If you’re a startup or SMB and can’t afford an identity service provider like Okta due to the SSO tax, we have another solution for you.

An alternative solution: Google SSO + AccessOwl

Unlike with custom (SAML-based) SSO , many SaaS vendors don’t demand prohibitive prices to integrate with Google SSO. A number of them support it across all their plans at no extra cost. However, Google SSO lacks some key features when compared with other identity providers.

  • No proper role-based access control (RBAC) for automated user provisioning and deprovisioning.

  • Poor automation when it comes to account creation and deletion.

  • Limited access tracking for compliance.

That’s where AccessOwl comes in. AccessOwl fills the gaps in Google’s solution, so you can enjoy the capabilities of a fully fledged identity provider without incurring the SSO tax.

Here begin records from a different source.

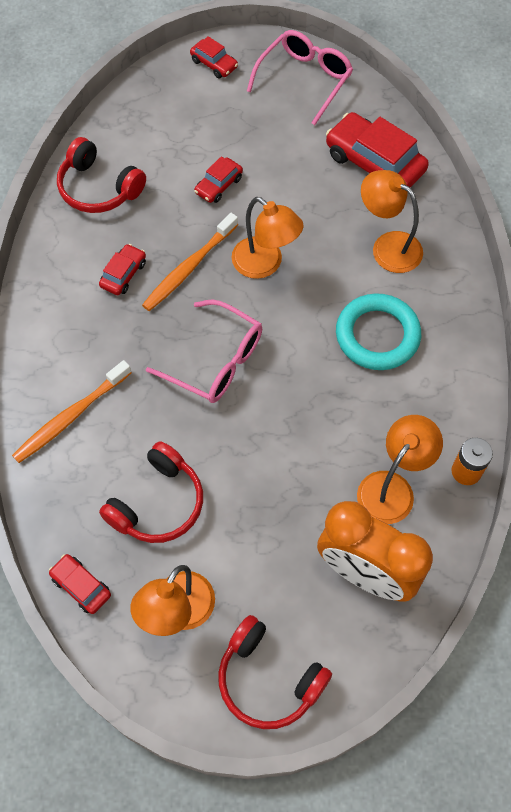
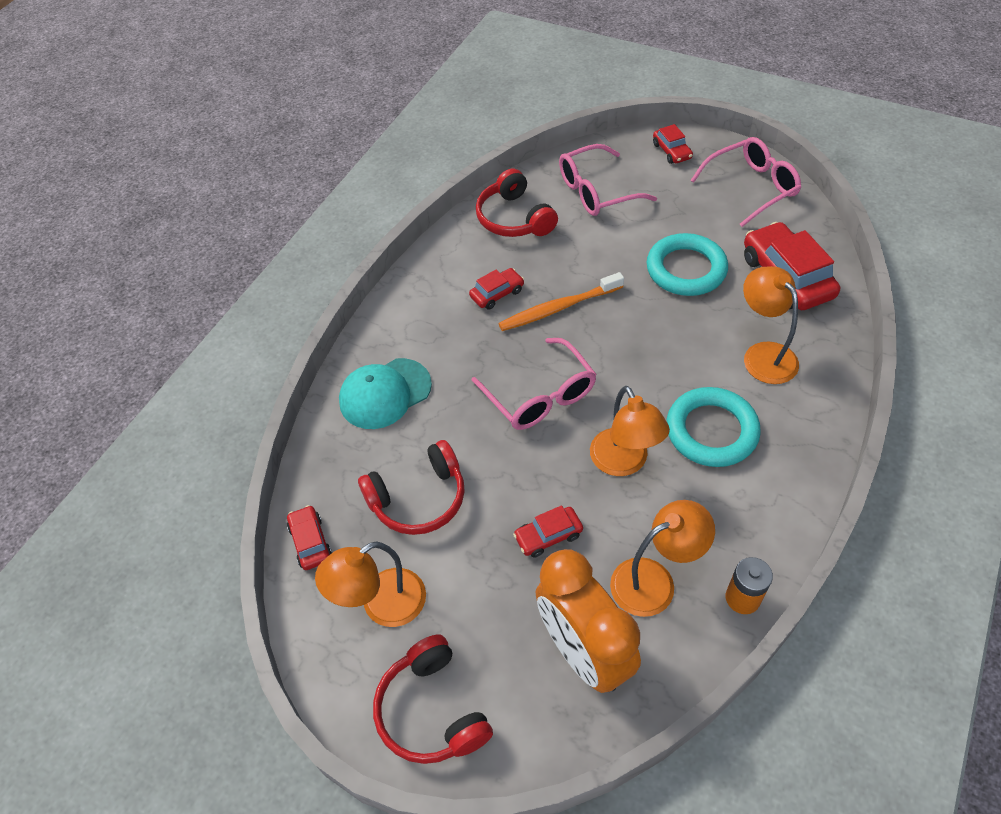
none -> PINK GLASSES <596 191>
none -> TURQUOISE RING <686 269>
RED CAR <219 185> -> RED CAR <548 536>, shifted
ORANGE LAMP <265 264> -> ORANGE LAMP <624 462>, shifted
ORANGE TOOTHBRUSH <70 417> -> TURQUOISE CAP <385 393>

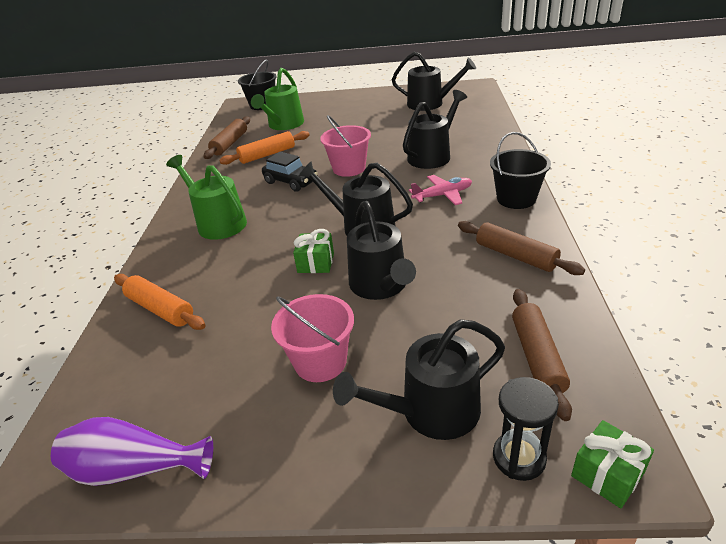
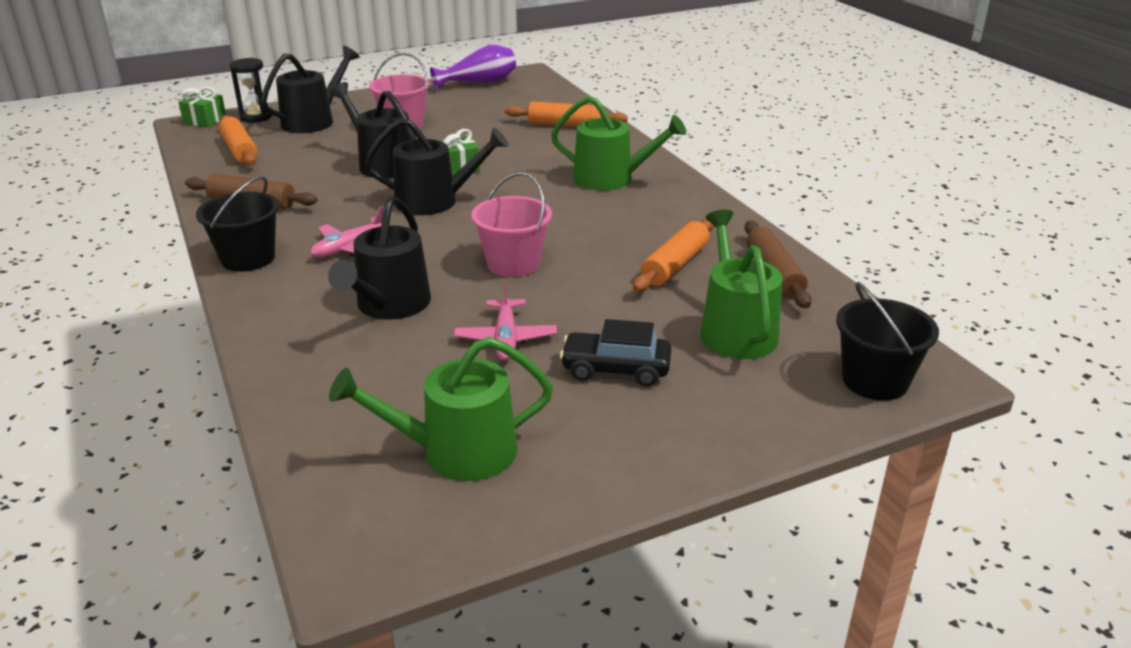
none -> PINK PLANE <506 339>
BLACK CAR <291 182> -> BLACK CAR <615 369>, shifted
BLACK WATERING CAN <430 103> -> GREEN WATERING CAN <457 452>
BROWN ROLLING PIN <537 357> -> ORANGE ROLLING PIN <239 150>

Google handles authentication; AccessOwl handles access authorization. However, instead of SAML and SCIM APIs, it processes access requests and approvals via Slack. The user logs in to Slack, selects an application, and states the reason for access — then the request is sent to the appropriate person for approval. You can set up auto-approval for low-risk applications or multi-step approval flows with several approving parties for high-risk applications.

AccessOwl also lets you easily check who has access to which application, how long they’ve had it, and why they have it. You can automatically generate reports to prove compliance.

The future of the SSO tax

Can we hope for a future where vendors don’t exploit the usefulness of SSO for profit?

While the SSO Wall of Shame has helped to create awareness and to chastise the vendors who levy the SSO tax, it has done little to eliminate the practice. Unless big industry players join the movement, the status quo is unlikely to change. Right now, it’s a case of a few individuals against corporate giants.

Still, that should not discourage you from speaking out against exploitative pricing. Ultimately, we need to be the change we want to see. Don’t allow vendors to strong-arm you into paying unreasonable markups. Call them out, and explore alternative service providers. Otherwise, you’re reinforcing the false notion that SSO is a luxury feature that can be sold for an unreasonable, luxury price.